[[ DATA TO PROCESS open ]]
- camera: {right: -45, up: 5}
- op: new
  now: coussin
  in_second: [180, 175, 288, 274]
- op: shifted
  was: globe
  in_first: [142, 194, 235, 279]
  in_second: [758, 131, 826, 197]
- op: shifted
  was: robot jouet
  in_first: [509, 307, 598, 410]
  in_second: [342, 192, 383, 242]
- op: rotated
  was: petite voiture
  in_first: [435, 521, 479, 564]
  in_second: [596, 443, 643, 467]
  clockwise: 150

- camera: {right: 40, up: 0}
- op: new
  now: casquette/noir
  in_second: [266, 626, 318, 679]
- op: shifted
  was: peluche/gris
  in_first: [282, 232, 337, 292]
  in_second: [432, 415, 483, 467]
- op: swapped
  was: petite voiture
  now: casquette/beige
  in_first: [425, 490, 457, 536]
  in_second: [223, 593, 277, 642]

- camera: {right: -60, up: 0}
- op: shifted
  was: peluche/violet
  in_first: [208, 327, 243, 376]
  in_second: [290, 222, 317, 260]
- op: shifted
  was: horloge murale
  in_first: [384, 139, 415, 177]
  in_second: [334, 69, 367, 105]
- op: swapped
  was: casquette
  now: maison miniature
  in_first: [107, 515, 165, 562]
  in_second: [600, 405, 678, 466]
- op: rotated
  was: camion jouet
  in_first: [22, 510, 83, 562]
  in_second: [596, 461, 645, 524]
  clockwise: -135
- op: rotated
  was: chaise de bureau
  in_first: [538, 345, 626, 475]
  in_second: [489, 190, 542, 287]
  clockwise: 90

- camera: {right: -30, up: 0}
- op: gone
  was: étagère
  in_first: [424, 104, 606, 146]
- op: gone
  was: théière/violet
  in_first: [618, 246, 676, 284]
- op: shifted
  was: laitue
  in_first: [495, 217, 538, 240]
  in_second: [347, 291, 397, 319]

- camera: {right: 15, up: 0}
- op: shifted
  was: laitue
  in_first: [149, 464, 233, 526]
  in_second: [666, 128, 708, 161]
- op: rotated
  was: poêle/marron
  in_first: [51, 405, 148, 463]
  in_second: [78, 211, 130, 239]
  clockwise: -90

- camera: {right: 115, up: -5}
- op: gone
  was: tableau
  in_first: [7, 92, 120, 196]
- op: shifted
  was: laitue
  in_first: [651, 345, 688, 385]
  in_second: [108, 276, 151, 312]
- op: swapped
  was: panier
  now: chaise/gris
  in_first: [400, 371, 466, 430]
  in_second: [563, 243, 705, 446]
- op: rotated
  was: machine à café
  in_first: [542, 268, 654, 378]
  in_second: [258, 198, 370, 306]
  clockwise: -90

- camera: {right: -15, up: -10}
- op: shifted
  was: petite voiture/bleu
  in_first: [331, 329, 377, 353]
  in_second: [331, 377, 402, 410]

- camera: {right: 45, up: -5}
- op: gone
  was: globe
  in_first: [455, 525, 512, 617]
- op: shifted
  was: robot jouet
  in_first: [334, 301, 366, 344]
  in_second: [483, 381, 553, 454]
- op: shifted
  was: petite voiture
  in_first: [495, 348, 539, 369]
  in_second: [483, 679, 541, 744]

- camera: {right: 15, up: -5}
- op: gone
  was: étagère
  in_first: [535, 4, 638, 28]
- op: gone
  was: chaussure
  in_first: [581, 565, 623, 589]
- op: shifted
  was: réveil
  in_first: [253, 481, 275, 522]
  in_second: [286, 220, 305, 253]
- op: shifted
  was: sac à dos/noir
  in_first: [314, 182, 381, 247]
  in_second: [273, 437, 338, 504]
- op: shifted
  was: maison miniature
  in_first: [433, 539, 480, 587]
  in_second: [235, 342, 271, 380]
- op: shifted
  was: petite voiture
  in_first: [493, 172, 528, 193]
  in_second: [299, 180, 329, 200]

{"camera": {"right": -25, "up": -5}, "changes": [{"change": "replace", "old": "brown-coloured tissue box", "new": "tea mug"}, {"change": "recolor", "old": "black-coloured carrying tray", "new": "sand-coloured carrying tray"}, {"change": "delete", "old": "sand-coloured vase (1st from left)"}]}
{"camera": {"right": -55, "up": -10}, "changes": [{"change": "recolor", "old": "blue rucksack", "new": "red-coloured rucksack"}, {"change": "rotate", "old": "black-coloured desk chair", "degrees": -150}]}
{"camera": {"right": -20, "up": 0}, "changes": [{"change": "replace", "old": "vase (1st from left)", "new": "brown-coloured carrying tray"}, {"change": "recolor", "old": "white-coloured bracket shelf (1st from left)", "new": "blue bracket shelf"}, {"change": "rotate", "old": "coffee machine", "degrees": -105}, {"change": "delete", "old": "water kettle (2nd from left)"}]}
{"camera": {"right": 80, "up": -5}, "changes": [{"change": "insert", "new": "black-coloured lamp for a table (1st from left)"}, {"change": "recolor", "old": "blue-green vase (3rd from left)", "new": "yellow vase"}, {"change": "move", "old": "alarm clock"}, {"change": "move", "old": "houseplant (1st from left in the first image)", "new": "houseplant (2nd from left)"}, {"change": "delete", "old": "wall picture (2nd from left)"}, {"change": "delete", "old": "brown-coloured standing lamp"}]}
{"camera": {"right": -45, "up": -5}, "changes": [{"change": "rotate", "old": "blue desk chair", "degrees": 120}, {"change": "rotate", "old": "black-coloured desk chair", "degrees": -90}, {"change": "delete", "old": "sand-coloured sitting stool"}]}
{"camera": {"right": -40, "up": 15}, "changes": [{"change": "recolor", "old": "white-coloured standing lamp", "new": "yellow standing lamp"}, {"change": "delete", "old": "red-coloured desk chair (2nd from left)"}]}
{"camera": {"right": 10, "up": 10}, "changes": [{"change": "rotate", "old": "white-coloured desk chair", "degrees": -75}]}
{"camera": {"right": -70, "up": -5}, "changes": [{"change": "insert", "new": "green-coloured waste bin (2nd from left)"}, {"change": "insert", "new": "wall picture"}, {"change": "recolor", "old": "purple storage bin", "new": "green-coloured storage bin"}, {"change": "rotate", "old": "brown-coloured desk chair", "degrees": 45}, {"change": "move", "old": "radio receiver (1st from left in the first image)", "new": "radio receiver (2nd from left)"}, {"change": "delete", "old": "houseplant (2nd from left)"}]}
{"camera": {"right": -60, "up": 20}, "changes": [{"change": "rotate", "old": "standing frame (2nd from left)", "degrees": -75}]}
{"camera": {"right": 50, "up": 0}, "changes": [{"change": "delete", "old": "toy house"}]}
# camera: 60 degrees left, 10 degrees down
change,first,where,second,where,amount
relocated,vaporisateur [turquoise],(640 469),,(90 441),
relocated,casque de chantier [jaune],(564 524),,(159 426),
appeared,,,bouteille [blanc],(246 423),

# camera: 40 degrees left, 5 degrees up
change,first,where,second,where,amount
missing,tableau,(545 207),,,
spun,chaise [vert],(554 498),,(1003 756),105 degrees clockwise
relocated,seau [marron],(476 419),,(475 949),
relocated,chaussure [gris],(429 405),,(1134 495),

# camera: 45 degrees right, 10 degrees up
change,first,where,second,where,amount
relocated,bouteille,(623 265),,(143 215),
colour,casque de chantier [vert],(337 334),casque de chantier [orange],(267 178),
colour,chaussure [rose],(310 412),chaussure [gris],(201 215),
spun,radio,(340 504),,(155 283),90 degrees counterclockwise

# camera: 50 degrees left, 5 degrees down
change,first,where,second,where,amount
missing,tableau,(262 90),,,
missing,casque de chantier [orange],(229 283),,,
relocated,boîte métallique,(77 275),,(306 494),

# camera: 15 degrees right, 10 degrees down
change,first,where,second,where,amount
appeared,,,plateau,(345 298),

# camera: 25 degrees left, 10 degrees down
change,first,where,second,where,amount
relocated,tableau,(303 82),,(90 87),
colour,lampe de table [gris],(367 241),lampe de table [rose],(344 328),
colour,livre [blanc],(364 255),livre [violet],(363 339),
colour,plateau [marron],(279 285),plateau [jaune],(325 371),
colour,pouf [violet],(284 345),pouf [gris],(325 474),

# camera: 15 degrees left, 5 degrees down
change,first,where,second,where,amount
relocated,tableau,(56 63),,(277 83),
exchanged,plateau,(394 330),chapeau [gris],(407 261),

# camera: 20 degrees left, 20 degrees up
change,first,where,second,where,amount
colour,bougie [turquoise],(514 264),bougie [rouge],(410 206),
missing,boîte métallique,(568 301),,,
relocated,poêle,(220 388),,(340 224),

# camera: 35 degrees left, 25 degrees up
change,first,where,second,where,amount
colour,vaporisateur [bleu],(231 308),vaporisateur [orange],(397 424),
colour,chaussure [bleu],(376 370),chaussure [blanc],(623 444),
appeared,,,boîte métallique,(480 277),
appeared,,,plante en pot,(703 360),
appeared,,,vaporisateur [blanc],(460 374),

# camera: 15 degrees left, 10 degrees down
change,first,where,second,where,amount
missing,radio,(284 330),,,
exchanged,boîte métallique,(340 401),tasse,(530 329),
[[ DATA TO PROCESS closed ]]
From the opening line of the data above through the line that contains "in_second: [596, 443, 643, 467]", please print each line as it stands and only those lines.

YOUR RESPONSE —
- camera: {right: -45, up: 5}
- op: new
  now: coussin
  in_second: [180, 175, 288, 274]
- op: shifted
  was: globe
  in_first: [142, 194, 235, 279]
  in_second: [758, 131, 826, 197]
- op: shifted
  was: robot jouet
  in_first: [509, 307, 598, 410]
  in_second: [342, 192, 383, 242]
- op: rotated
  was: petite voiture
  in_first: [435, 521, 479, 564]
  in_second: [596, 443, 643, 467]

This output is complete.